======== TEXT SEGMENT ========

Saturday, August 8, 2009

The Birth House by Ami McKay


Ami McKay's The Birth House proved a worthy opening act of my book club. Set in a seaside village in Nova Scotia in the early 1900s, McKay's novel centers on a young girl, Dora, mentored in the ways of midwifery by an eccentric old woman who has been delivering the island's children for decades. Modern medicine arrives in the form of a charming doctor promising clean, pain-free deliveries, and challenges the practices and beliefs on which Dora has been raised. As World War I unfolds across the globe, the women of the village struggle for the right to control their own bodies. A full summary can be found here.

======== INPUT DATA ========

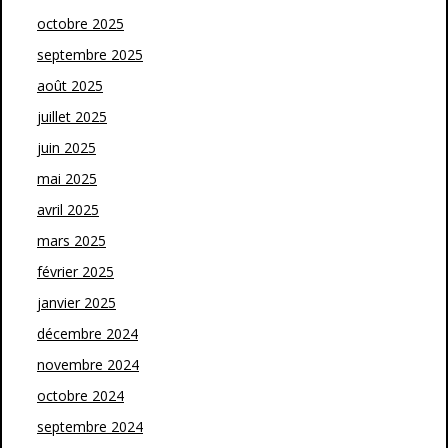
octobre 2025
septembre 2025
août 2025
juillet 2025
juin 2025
mai 2025
avril 2025
mars 2025
février 2025
janvier 2025
décembre 2024
novembre 2024
octobre 2024
septembre 2024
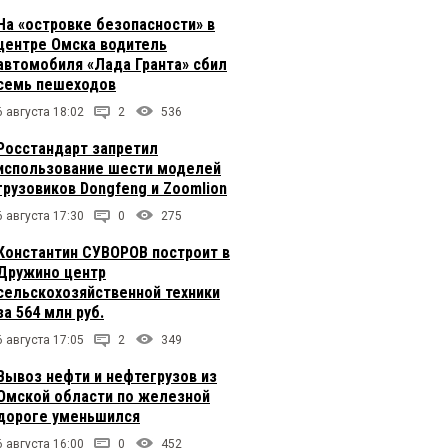
На «островке безопасности» в
центре Омска водитель
автомобиля «Лада Гранта» сбил
семь пешеходов
6 августа 18:02
2
536
Росстандарт запретил
использование шести моделей
грузовиков Dongfeng и Zoomlion
6 августа 17:30
0
275
Константин СУВОРОВ построит в
Дружино центр
сельскохозяйственной техники
за 564 млн руб.
6 августа 17:05
2
349
Вывоз нефти и нефтегрузов из
Омской области по железной
дороге уменьшился
6 августа 16:00
0
452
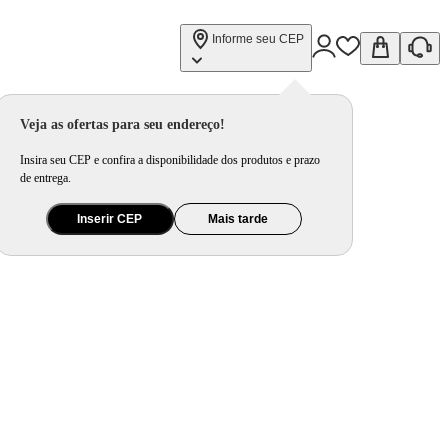
Informe seu CEP
Veja as ofertas para seu endereço!
Insira seu CEP e confira a disponibilidade dos produtos e prazo
de entrega.
Inserir CEP
Mais tarde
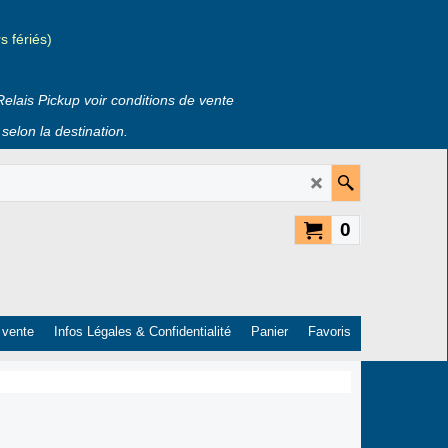
 fériés)
Relais Pickup voir conditions de vente
selon la destination.
0
 vente
Infos Légales & Confidentialité
Panier
Favoris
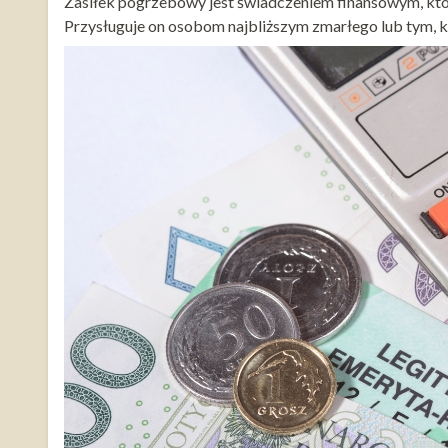
Zasiłek pogrzebowy jest świadczeniem finansowym, k
Przysługuje on osobom najbliższym zmarłego lub tym, k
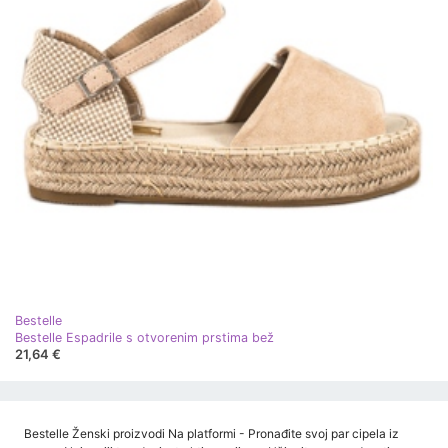
Bestelle
Bestelle Espadrile s otvorenim prstima bež
21,64 €
Bestelle Ženski proizvodi Na platformi - Pronađite svoj par cipela iz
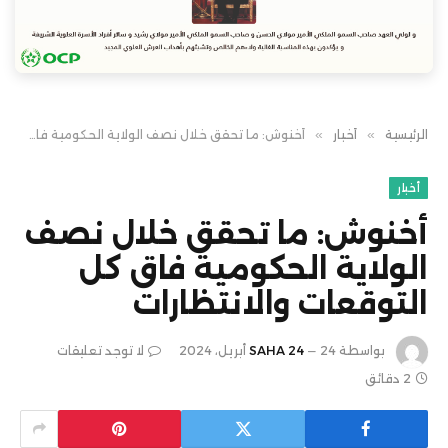
الرئيسية
»
أخبار
»
أخنوش: ما تحقق خلال نصف الولاية الحكومية فاق كل التوقعات والانتظارات
أخبار
أخنوش: ما تحقق خلال نصف
الولاية الحكومية فاق كل
التوقعات والانتظارات
بواسطة
24 أبريل، 2024
SAHA 24
لا توجد تعليقات
2 دقائق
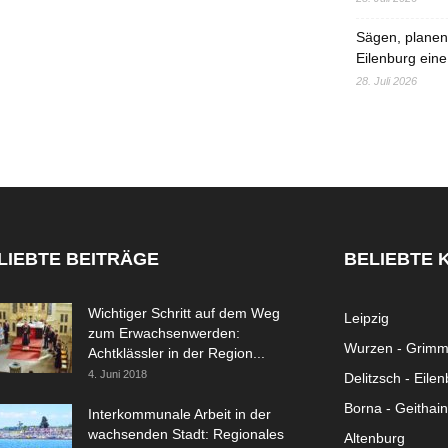
Sägen, planen,
Eilenburg eine
28. Juli 2026
LIEBTE BEITRÄGE
BELIEBTE 
Wichtiger Schritt auf dem Weg
Leipzig
zum Erwachsenwerden:
Wurzen - Grim
Achtklässler in der Region...
4. Juni 2018
Delitzsch - Eile
Borna - Geithain
Interkommunale Arbeit in der
wachsenden Stadt: Regionales
Altenburg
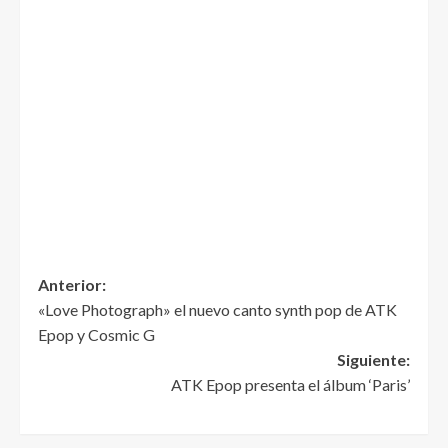
Anterior:
«Love Photograph» el nuevo canto synth pop de ATK
Epop y Cosmic G
Siguiente:
ATK Epop presenta el álbum ‘Paris’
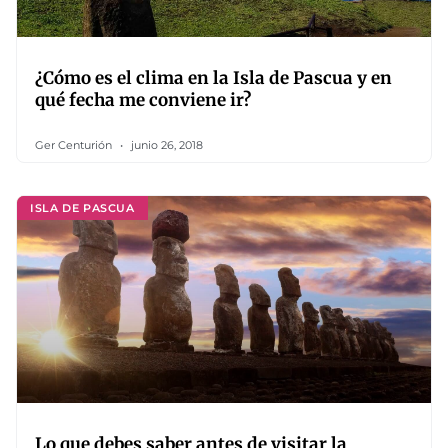
¿Cómo es el clima en la Isla de Pascua y en
qué fecha me conviene ir?
Ger Centurión
junio 26, 2018
ISLA DE PASCUA
Lo que debes saber antes de visitar la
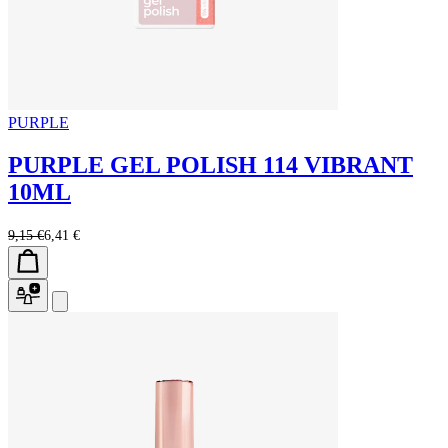
PURPLE
PURPLE GEL POLISH 114 VIBRANT
10ML
9,15 €
6,41 €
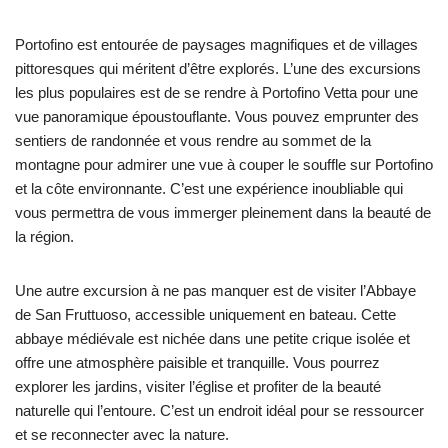
Portofino est entourée de paysages magnifiques et de villages
pittoresques qui méritent d’être explorés. L’une des excursions
les plus populaires est de se rendre à Portofino Vetta pour une
vue panoramique époustouflante. Vous pouvez emprunter des
sentiers de randonnée et vous rendre au sommet de la
montagne pour admirer une vue à couper le souffle sur Portofino
et la côte environnante. C’est une expérience inoubliable qui
vous permettra de vous immerger pleinement dans la beauté de
la région.
Une autre excursion à ne pas manquer est de visiter l’Abbaye
de San Fruttuoso, accessible uniquement en bateau. Cette
abbaye médiévale est nichée dans une petite crique isolée et
offre une atmosphère paisible et tranquille. Vous pourrez
explorer les jardins, visiter l’église et profiter de la beauté
naturelle qui l’entoure. C’est un endroit idéal pour se ressourcer
et se reconnecter avec la nature.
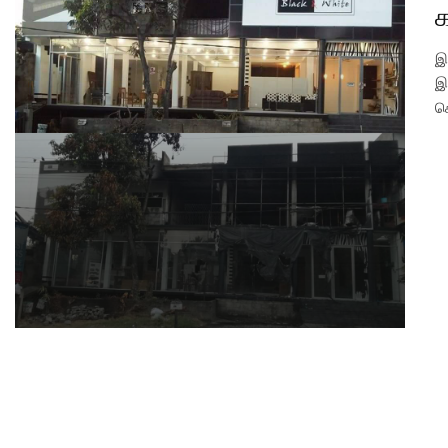
க
இ
இ
ச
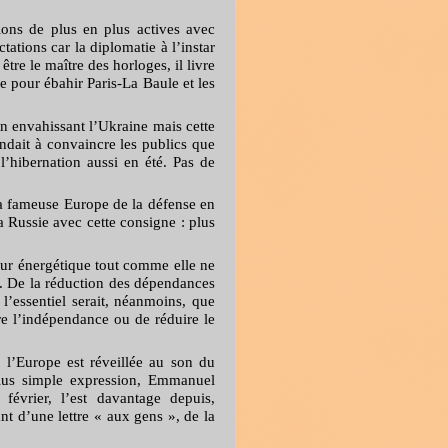
ions de plus en plus actives avec
ctations car la diplomatie à l’instar
re le maître des horloges, il livre
e pour ébahir Paris-La Baule et les
n envahissant l’Ukraine mais cette
endait à convaincre les publics que
 l’hibernation aussi en été. Pas de
la fameuse Europe de la défense en
 Russie avec cette consigne : plus
eur énergétique tout comme elle ne
ne. De la réduction des dépendances
l’essentiel serait, néanmoins, que
re l’indépendance ou de réduire le
, l’Europe est réveillée au son du
lus simple expression, Emmanuel
évrier, l’est davantage depuis,
nt d’une lettre « aux gens », de la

========

▸ **PROMPT 1**
Answer these questions using the book club post about The Birth House.
(a) Where and in what period is the novel set?
(b) Who teaches Dora midwifery?
(c) What kind of deliveries does the doctor promise?
▸ **PROMPT 2**
Carry the book club post about The Birth House forward from its last sentence, keeping its voice.

▸ **EXERCISE ANSWER 1**
(a) A seaside village in Nova Scotia in the early 1900s.
(b) An eccentric old woman who has been delivering the island's children for decades.
(c) Clean, pain-free deliveries.

▸ **EXERCISE ANSWER 2**
I fell in love with this book because of its protagonist, Dora, the only daughter born into her family in something like five generations, who has just about every trouble possible thrown at her and still comes out on top, alive and kicking. Though wise and strong in her beliefs, I found myself loving Dora for her weaknesses as well, like how she longs for her own child so desperately that she puts up with, and even welcomes, the often violent advances of her good-for-nothing husband.

As a Vagina Monologues alumna, I appreciated the feminist themes of the novel, especially the inclusion of the "female hysteria" diagnosis of which 20th century physicians were so very fond of. Just by including details from this bizarre chapter in history, McKay at once brings to attention how this diagnosis was part of society's oppression of women, and makes light of how utterly, utterly ridiculous it was. Women with "hysteria" were treated with vibrators, for heaven's sake!! I was also very pleased that McKay consulted Rachel Maines' Technology of Orgasm, which is quoted in the "Outrageous Vagina Fact." Vag kudos, Ami!

I could go on, about the characters you can't help feeling passionate about (positively or negatively), the mysterious elements of midwifing that are well-researched and magically rendered, and the thoroughly modern ending, but you really ought to discover it for yourself.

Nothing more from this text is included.